Lecerf suggests it is important to give people frequencies in their food consumption (or put it this way, he suggests giving people a timetable or a schedule for their eating plan) and ends up by saying that we should also look to other factors in our lives to understand how we relate to food, such as economic, social and habitual behaviour.
What is clear, particularly from my experience, is that people are certainly confused by the published advice about how they should relate to food and eating.
Over the past 15 years we have seen the rise of a new sector in the fitness industry, which has grown up alongside a growing interest in sporting activity as a whole.
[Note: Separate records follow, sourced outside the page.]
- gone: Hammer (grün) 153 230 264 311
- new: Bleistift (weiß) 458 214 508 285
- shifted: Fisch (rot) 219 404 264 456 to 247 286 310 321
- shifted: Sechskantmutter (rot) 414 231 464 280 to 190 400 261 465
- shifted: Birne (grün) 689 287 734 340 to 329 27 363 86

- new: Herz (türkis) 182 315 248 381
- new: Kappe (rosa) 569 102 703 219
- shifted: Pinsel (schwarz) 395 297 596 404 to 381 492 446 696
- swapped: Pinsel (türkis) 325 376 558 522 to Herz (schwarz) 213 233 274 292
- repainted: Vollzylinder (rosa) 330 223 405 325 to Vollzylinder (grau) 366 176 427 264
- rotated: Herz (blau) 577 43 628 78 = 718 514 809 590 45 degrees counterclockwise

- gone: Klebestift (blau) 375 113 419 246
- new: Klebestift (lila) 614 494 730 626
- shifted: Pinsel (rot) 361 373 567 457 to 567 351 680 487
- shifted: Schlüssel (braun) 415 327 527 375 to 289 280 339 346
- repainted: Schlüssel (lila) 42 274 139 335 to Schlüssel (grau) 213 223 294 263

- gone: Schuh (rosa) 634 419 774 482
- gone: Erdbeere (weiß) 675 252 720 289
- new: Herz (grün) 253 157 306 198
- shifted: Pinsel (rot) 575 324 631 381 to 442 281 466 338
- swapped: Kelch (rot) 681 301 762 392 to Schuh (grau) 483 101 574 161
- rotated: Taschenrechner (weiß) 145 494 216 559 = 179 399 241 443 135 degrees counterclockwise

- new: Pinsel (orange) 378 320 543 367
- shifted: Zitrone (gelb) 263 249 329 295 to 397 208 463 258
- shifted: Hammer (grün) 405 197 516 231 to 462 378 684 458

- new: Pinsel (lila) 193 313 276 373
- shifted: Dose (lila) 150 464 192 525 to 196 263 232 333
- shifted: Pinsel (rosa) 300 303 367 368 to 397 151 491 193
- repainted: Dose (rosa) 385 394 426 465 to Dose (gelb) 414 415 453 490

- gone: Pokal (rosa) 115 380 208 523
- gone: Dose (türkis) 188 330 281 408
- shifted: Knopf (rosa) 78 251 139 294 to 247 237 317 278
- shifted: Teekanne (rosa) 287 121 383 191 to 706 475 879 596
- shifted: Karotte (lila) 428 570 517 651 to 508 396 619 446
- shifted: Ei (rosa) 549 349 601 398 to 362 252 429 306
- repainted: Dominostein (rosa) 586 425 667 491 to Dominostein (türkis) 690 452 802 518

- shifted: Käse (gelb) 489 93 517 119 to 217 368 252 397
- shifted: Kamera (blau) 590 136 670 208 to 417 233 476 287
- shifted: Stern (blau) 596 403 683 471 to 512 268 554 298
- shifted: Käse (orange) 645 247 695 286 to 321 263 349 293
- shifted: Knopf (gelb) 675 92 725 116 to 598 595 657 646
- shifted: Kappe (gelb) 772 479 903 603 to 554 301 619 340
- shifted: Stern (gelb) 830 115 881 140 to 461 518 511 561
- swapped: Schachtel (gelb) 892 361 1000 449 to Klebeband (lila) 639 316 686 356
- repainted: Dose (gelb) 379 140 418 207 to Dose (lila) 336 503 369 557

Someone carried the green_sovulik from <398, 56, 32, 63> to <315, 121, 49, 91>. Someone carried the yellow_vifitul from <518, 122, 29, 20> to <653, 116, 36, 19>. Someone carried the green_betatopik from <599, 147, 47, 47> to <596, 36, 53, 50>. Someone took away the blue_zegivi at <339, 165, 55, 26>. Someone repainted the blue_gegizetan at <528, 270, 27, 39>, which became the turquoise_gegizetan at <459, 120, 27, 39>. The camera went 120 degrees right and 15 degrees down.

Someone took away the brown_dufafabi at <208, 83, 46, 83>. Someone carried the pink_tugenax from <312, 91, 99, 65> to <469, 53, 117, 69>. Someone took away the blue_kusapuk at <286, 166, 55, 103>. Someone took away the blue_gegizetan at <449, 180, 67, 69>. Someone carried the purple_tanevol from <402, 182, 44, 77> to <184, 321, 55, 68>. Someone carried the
On the one hand the fitness industry, which is dominated by big chains (LA Fitness, Virgin active etc.), can be seen to have developed into a sophisticated sector in its own right which sees its clients as customers, rather than as people with individual needs.
But, on the other hand, opportunities for sports and keeping fit also exist on a more general basis in the form of local sport clubs, associations and groups. These organisations operate without specific business targets, are usually run by passionate volunteers and operate alongside the work of the professional sector.
Of course there are also charitable gyms out there (Jubilee Hall, for example, is a charitable gym), but the competition for members is tough , particularly in the current economic climate. Plus, the big chains benefit from having access to larger budgets to promote and market themselves and to get their messages across via sophisticated advertising campaigns.
Against this background and taking into account the information that is being constantly made available about the relationship between diet and training, I would say that in over seven years as a personal trainer I have had the opportunity to meet hundreds of people asking for all kinds of lifestyle advice. My sense is that there is a general and continuing confusion in the minds of most people about what the fitness sector can do for them (and what they should really also do for themselves).
Today I am more passionate than ever to help my clients to both understand what they can do to improve their fitness and how personal trainers, such as myself, can support them in their quest to achieve greater fitness and body awareness. As such, I see my role more as that of a healthy lifestyle mediator to my clients in their long-term progress to a healthier lifestyle.
I also completely agree with Dr Lecerf when he says that we need to understand the needs and motivations of people in more depth; their background, social circumstances, economic position and so on to be able to help them.
The issue of obesity in our modern society is not only about what we eat or when we eat it.